Following my recent post on whether or not AI will replace pathologists and radiologists, I thought it would be a nice segue to talk about how that AI-generated advice is perceived by clinicians, and to combine it with the new “5-Minute Paper” format. Setting aside inaccurate algorithm performance, there is a risk that doctors will simply “turn off their brains” and trust the automated advice, assuming it to be superior to human experience or intuition. So today I’m going to walk-through a recent study that tested this possibility.
The Study:
Gaube, S., Suresh, H., Raue, M. et al. Do as AI say: susceptibility in deployment of clinical decision-aids. npj Digit. Med. 4, 31 (2021)
What is this study about?
This study provided doctors with x-rays and diagnostic advice labeled as from AI or a human and evaluated how the perceived source impacted the clinician’s assessment of the quality and reliability of that information. Researchers also wanted to test any impact of the advice on their diagnostic accuracy. This line from the paper’s Introduction sums up the key issue:
“AI systems will only be able to provide real clinical benefit if the physicians using them are able to balance trust and skepticism.

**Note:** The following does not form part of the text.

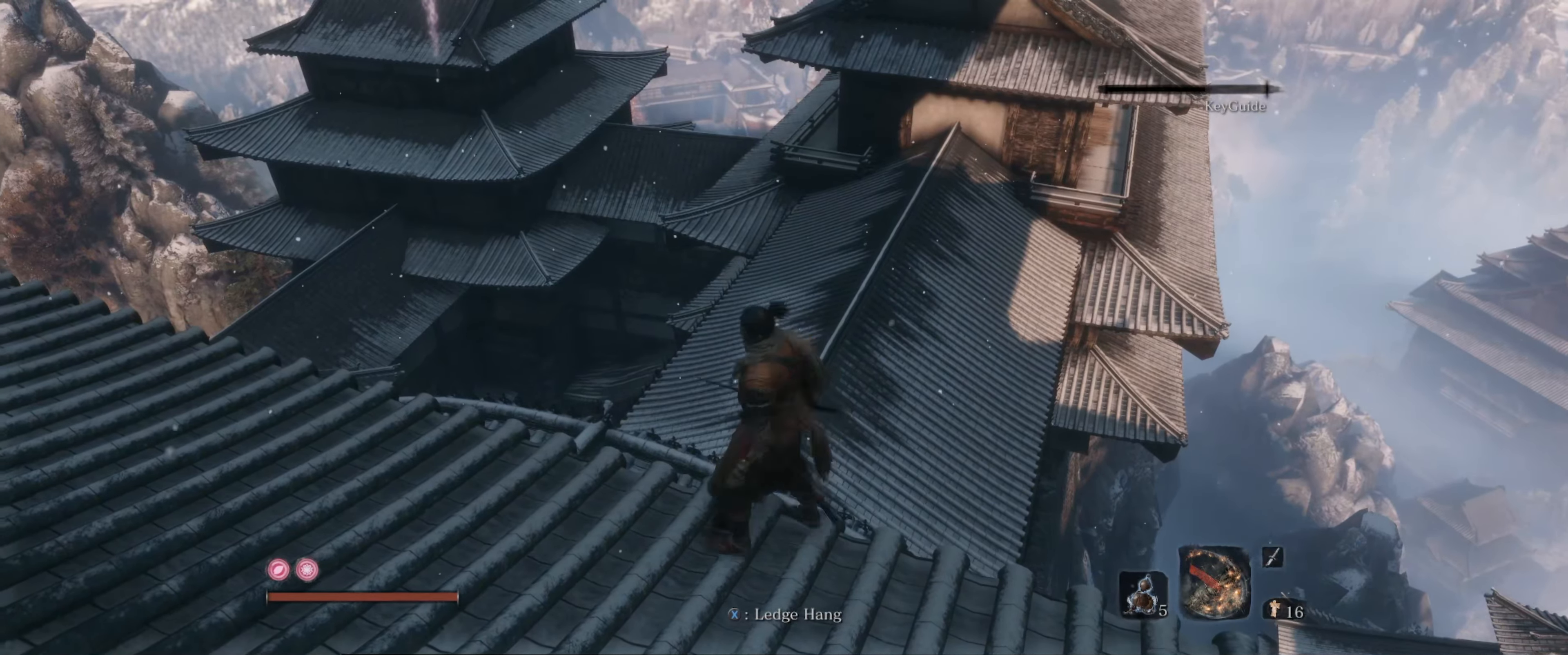
{"dt_ms": 500, "buttons": [], "left_stick": "center", "right_stick": "up-right", "events": [[117, "right_stick", "right"], [217, "right_stick", "center"], [467, "left_stick", "center"], [467, "right_stick", "up-right"]]}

If physicians do not trust the technology, they will not use it, but blind trust in the technology can lead to medical errors.”
Who did the research?
This was a multi-institutional effort by computer scientists, physicians, and psychologists across the world at Boston Medical Center, Beth Israel Medical Center, MIT, LMU Munich, the University of Regensburg (Germany), and the University of Toronto (Canada).
Who paid for it?
The paper itself does not declare any funding source or financial conflicts of interest. The acknowledgements list one author as supported by a research scholarship from the Konrad-Adenauer-Foundation, while another received multiple funding streams including from Microsoft Research, a Canada Research Council Chair, NSERC Discovery Grant, and a CIFAR AI Chair at the Vector Institute.
What did they do?
Two groups of physicians from the USA and Canada were shown 8 cases of x-rays with a summary of findings and diagnosis as depicted in Figure 1 above
The “high-expertise” group was composed of 138 radiologists
The “low-expertise” group was composed of 127 physicians trained in internal medicine / emergency medicine
All x-ray images, case vignettes, radiographic findings and diagnoses were selected and edited by a panel of 3 expert radiologists
Advice was labeled as either from a human or AI system as follows:
AI: “The findings and primary diagnoses were generated by CHEST-AI, a well-trained, deep-learning-based artificial intelligence (AI) model with a performance record (regarding diagnostic sensitivity and specificity) on par with experts in the field”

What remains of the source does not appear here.